◆ **STATED TASK**
Could you copy the records word for word, from their first line up to and including the line with "List each element's", leaving the pictures out of your answer?

────

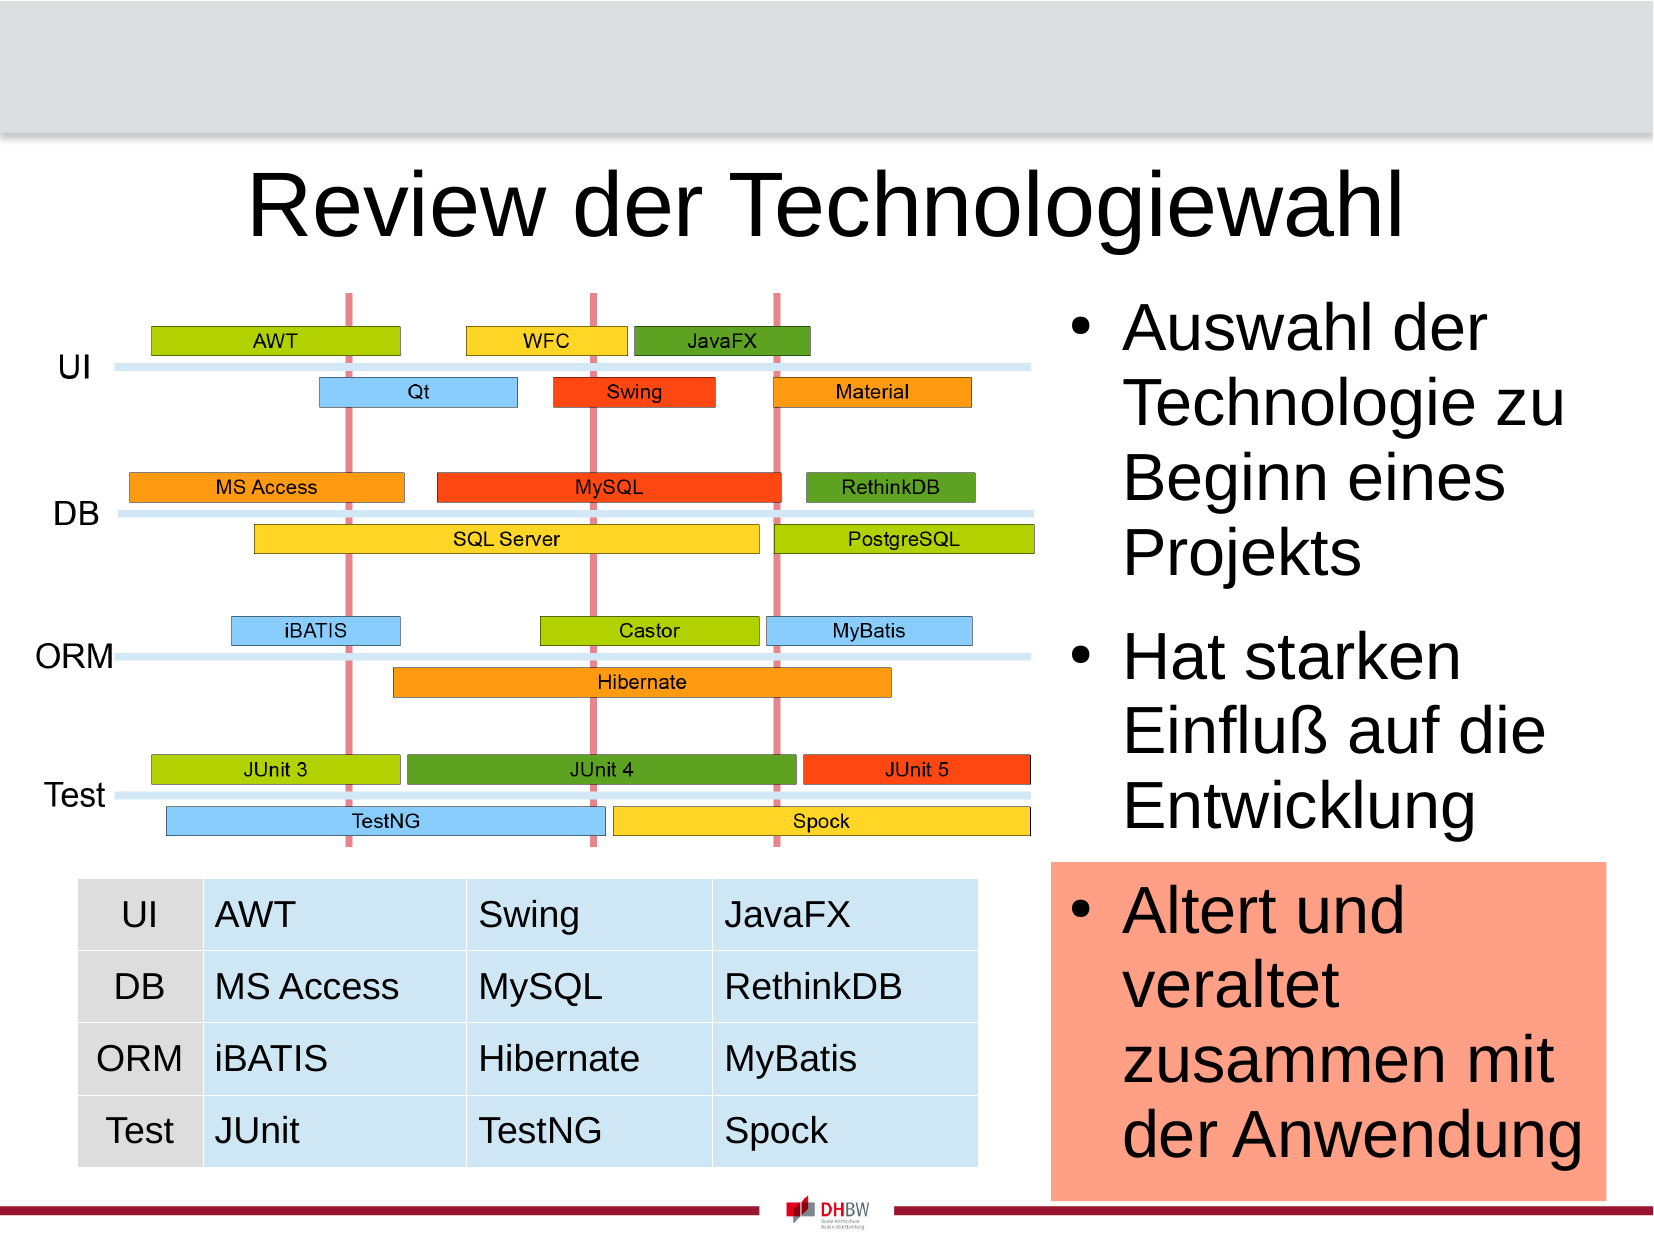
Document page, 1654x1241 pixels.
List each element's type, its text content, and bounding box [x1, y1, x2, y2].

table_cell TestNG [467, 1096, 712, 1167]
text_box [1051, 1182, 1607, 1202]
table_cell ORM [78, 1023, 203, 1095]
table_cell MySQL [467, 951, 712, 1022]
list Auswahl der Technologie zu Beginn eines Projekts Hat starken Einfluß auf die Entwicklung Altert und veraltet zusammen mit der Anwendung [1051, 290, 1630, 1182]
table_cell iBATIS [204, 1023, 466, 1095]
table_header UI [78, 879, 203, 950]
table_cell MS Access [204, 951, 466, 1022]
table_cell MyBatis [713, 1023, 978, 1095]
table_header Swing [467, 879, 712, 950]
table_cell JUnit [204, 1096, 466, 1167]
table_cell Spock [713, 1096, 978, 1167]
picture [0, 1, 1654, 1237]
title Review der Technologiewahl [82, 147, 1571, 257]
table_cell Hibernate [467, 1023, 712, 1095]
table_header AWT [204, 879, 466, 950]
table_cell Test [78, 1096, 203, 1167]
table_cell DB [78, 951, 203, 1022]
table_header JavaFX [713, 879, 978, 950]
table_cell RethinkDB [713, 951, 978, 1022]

────

◆ **EXERCISE RESULT**
Document page, 1654x1241 pixels.
List each element's type, its text content, and bounding box [x1, y1, x2, y2].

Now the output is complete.